The blue-chip lender has entered a long-term leasehold interest agreement with Canary Wharf Group that grants the bank to use the property – based at One Churchill Place – for up to 999 years.

The deal is expected to be neutral to the bank’s CET1 ratio, a key metric for a lender’s financial health.

Barclays’ original lease was set to expire in 2039 but it said the fresh acquisition will pave the way for ongoing investment in its workplace and enable a flexible space for colleagues as “working patterns and business needs continue to evolve”.

“This acquisition gives us long-term certainty, greater flexibility over our London footprint and reinforces our continued confidence in London as one of the world’s leading global financial centres,” Barclays boss CS Venkatakrishnan said.

Shobi Khan, chief executive of the Canary Wharf Group, said: “Barclays’ decision to acquire its global headquarters at One Churchill Place is a strong endorsement of both Canary Wharf and London.”

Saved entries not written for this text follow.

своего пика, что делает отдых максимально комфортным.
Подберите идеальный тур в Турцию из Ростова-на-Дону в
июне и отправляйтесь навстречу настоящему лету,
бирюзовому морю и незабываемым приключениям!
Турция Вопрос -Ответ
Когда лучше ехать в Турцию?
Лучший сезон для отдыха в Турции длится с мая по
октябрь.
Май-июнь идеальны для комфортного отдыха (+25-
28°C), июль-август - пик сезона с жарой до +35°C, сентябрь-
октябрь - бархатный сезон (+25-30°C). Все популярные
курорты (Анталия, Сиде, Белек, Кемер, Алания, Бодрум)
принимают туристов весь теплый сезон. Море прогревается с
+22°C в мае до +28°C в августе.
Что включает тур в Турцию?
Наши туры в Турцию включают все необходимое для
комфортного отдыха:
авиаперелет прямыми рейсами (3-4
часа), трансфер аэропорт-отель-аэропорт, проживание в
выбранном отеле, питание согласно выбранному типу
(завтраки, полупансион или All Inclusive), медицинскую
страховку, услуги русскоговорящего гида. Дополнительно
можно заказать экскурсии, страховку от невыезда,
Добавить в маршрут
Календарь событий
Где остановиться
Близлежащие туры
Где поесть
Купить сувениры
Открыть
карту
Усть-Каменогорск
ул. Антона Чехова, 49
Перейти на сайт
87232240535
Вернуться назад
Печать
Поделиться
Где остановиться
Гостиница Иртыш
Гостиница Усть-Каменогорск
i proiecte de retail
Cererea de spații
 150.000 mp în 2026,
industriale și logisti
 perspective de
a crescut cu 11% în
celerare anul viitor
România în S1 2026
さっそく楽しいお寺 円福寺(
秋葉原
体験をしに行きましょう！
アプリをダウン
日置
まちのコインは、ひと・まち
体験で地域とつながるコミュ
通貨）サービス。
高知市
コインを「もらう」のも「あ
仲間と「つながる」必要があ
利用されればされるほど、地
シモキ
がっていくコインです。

The Isle of Dogs has enjoyed a major resurgence over the last year, attracting all branches of the financial services industry.

Payments juggernaut Visa laid out plans to switch its European headquarters to Canary Wharf in a move that will see the firm occupy a 300,000 square foot for a 15-year term at One Canada Square.

Fintech unicorn Zopa Bank also set out plans last year to double its office footprint with a new headquarters in the Docklands.

The new office, located at 20 Water Street in Canary Wharf, will span 44,000 square feet and host Zopa’s 900 current employees.

JP Morgan is also tipped to give the area its largest boost with its biggest tower ever – if the tax incentive is there.

The US banking behemoth announced plans for the 3m square feet tower in the aftermath of the Budget, where banks dodged a highly-speculated tax raid. Rachel Reeves touted the investment as a “multi-billion pound vote of confidence in the UK economy”.

The project is expected to inject as much as £10bn into the local economy and create an additional 7,800 jobs across construction and other local industries. Once finished it will house up to 12,000 and serve as the bank’s main headquarters in UK and is biggest presence across Europe, the Middle East and Africa.

But the bank has continued to warn the skyscraper would only go ahead should the government maintain a favourable tax environment.

A report from Tower Hamlets local council revealed JP Morgan had lobbied for a “business rates incentive over a period of years”.

The government has also warned the local authority that the bank was “unlikely to progress” on the new tower “without clarity and certainty” on its tax bill.